Final Flashcards
How can weight from a first pregnancy alter the metabolic status of a second pregnancy?
A mother with normal weight at conception might gain excessive weight during her first pregnancy and fail to lose it, resulting in overweight at her second conception.
What is meant by the double burden of malnutrition?
An individual born into too little or poor quality food is now growing up into a world of excessive, high fat food environment.
How does a high fat maternal diet alter maternal behaviour?

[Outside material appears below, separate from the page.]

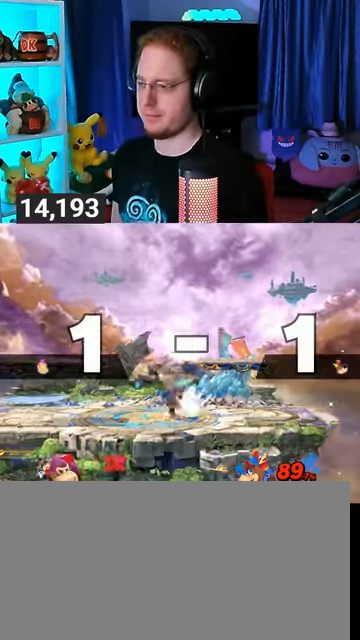
Gameplay with a controller (Nintendo layout); each line is a JSON object with the inputs held at the frame after it. "events" lists button and stick changes between this image and that frame as [ms after this image, input, new state], when the widget could be followed in between. Not read: L3 R3.
{"buttons": [], "left_stick": "center", "right_stick": "center", "events": []}
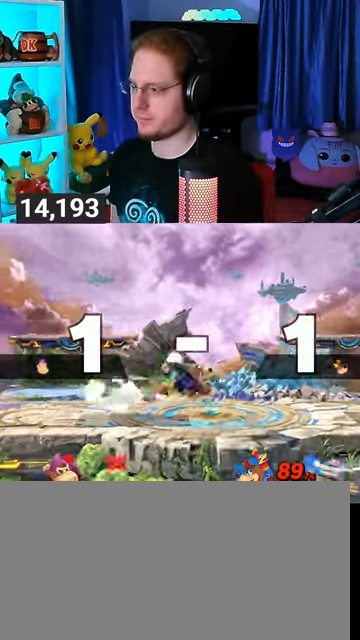
{"buttons": [], "left_stick": "center", "right_stick": "center", "events": []}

Results in inadequate maternal care in mice (spend less time caring for their offspring independent of a variety of other factors) resulting in obesity in offspring, early onset or puberty in female offspring, and an increased ACTH and corticosterone response to restraint stress.
How does maternal high fat alter the early growth trajectory of the offspring?
The pups had a lower birth weight but grew much faster, displaying catch-up growth. They also showed increased fat mass before puberty in showed signs of increase adiposity.
How does maternal high fat nutrition alter the reproductive functioning of their offspring?
Offspring of these mothers show advanced pubertal onset that is exacerbated with a high fat postnatal diet and in girls. This early puberty is linked to obesity and ovarian reserves in girls are effected, aging earlier, altering menstrual cycle and altering the ability to become pregnant.
What is the relationship between perinatal nutrition and MetS risk in adulthood?
Adults offspring of HF-fed moms are obese, hyperleptinemic, hyperinsulinemic, and hypertensive even when fed normal diet through out their lives.
What is the arcuate nucleus?
It is a hypothalamic nuclei. An arc-shaped collections of neuronal cell bodies, they express receptors for many hormones and neuropeptides known to regulate feeding. The ARC interacts with the peripheral circulation through semipermeable capillaries in the underlying median eminence, thus its in an ideal position to integrate hormonal signals for energy homeostasis. It regulates the signals coming in from the gut with the median eminence regulating hormone release.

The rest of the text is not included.